A droite, idem, la guerre de rivalité entre Juppé et Sarkozy a profité à François Fillon, considéré comme le moindre mal, seulement, « le moindre mal » cachait des casseroles. En d’autres circonstances, dans l’unité, le parti des Républicains aurait tablé pour demander à Fillon de céder en faveur du second, c’est-à-dire Alain Juppé, mais Sarkozy allergique à ce dernier, avait encouragé Fillon à tenir bon, tout en sachant que ce Fillon n’ira nulle part, à part vers sa perte définitive. Ainsi, Fillon fini, Juppé « scratché » par l’âge, il ne reste aucun obstacle devant Nicolas Sarkozy pour les prochaines échéances, un boulevard lui est ouvert. Bien joué, monsieur Sarkozy, mais le recollage du pot cassé ne sera pas facile.

Il va falloir jouer franc-jeu prochainement à gauche comme à droite.

Le vif du sujet reste ce face à face entre Emmanuel Macron et Marine Le Pen. Le jeu semble inégal. Tous les tocards et outsiders distancés ont demandé de voter Macron pour barrer la route à Marine. Si les militants socialistes, qui ont des idéaux diamétralement opposés à ceux du FN, sont supposés suivre la consigne ou s’abstenir, il est à remarquer cependant que les Républicains comme les Socialistes ne sont pas tous foncièrement contre certaines idées du FN. On se rappelle que la question du mariage pour tous a été un sujet clivant au sein de l’UMP, à l’époque, et que le burkini et la déchéance de nationalité sont des sujets qui ont volé tantôt par-ci, tantôt par-là, mais au FN, ils sont sans équivoque dans la proscription constante. Jean-Marie Le Pen disait que « Les Français préfèrent l’originale à la copie ». Sa fille ne va pas tarder de revenir sur le slogan qu’on n’a plus entendu clamer.

Maintenant que les candidats d’affinités de nombreux électeurs sont out, la question va se recentrer autour de l’intérêt de la France et la sécurité des Français sera en jeu, un sujet sensible.
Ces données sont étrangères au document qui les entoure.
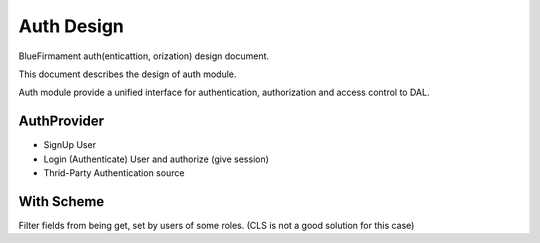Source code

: Auth Design
===========

BlueFirmament auth(enticattion, orization) design document.

This document describes the design of auth module.

Auth module provide a unified interface for authentication,
authorization and access control to DAL.

AuthProvider
------------
- SignUp User
- Login (Authenticate) User and authorize (give session)
- Thrid-Party Authentication source

With Scheme
-----------
Filter fields from being get, set by users of some roles.
(CLS is not a good solution for this case)


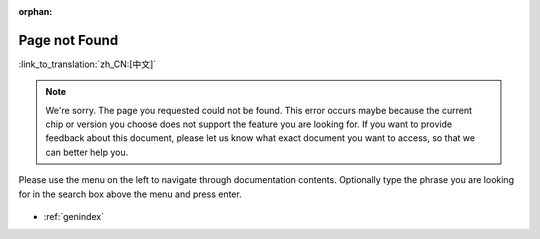 :orphan:

Page not Found
==============
:link_to_translation:`zh_CN:[中文]`

.. note::

    We're sorry. The page you requested could not be found. This error occurs maybe because the current chip or version you choose does not support the feature you are looking for. If you want to provide feedback about this document, please let us know what exact document you want to access, so that we can better help you.

Please use the menu on the left to navigate through documentation contents. Optionally type the phrase you are looking for in the search box above the menu and press enter. 

.. figure:: ../_static/404-page__en.svg
    :align: center
    :alt: We're sorry. The page you requested could not be found.
    :figclass: align-center
   
* :ref:`genindex`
La question fondamentale se basera sur la sécurité des frontières, ce qui concerne forcément le maintien ou non de la France dans l’Europe.

Et sur le sujet, Emmanuel Macron n’a qu’à se tenir ferme, car le prédilection de Marine Le Pen est justement celui-là. Sa rhétorique sur les mesures à prendre pour rassurer les Français est bien huilée et rodée.

En dépit de l’appel à une coalition générale contre la Marine, il est à parié que la parade n’est que de façade, mais dans aucun des deux états-majors, l’on n’ose dormir sur les deux oreilles. L’inquiétude sera plus grande dans le camp Macron, à moins qu’il a obtenu l’assurance des Russes et Américains de ne pas s’immiscer dans les élections, chose dont leur envie n’est pas cachée. L’Europe n’est pas leur « tasse de thé ». L’inquiétude du camp Macron viendra de là.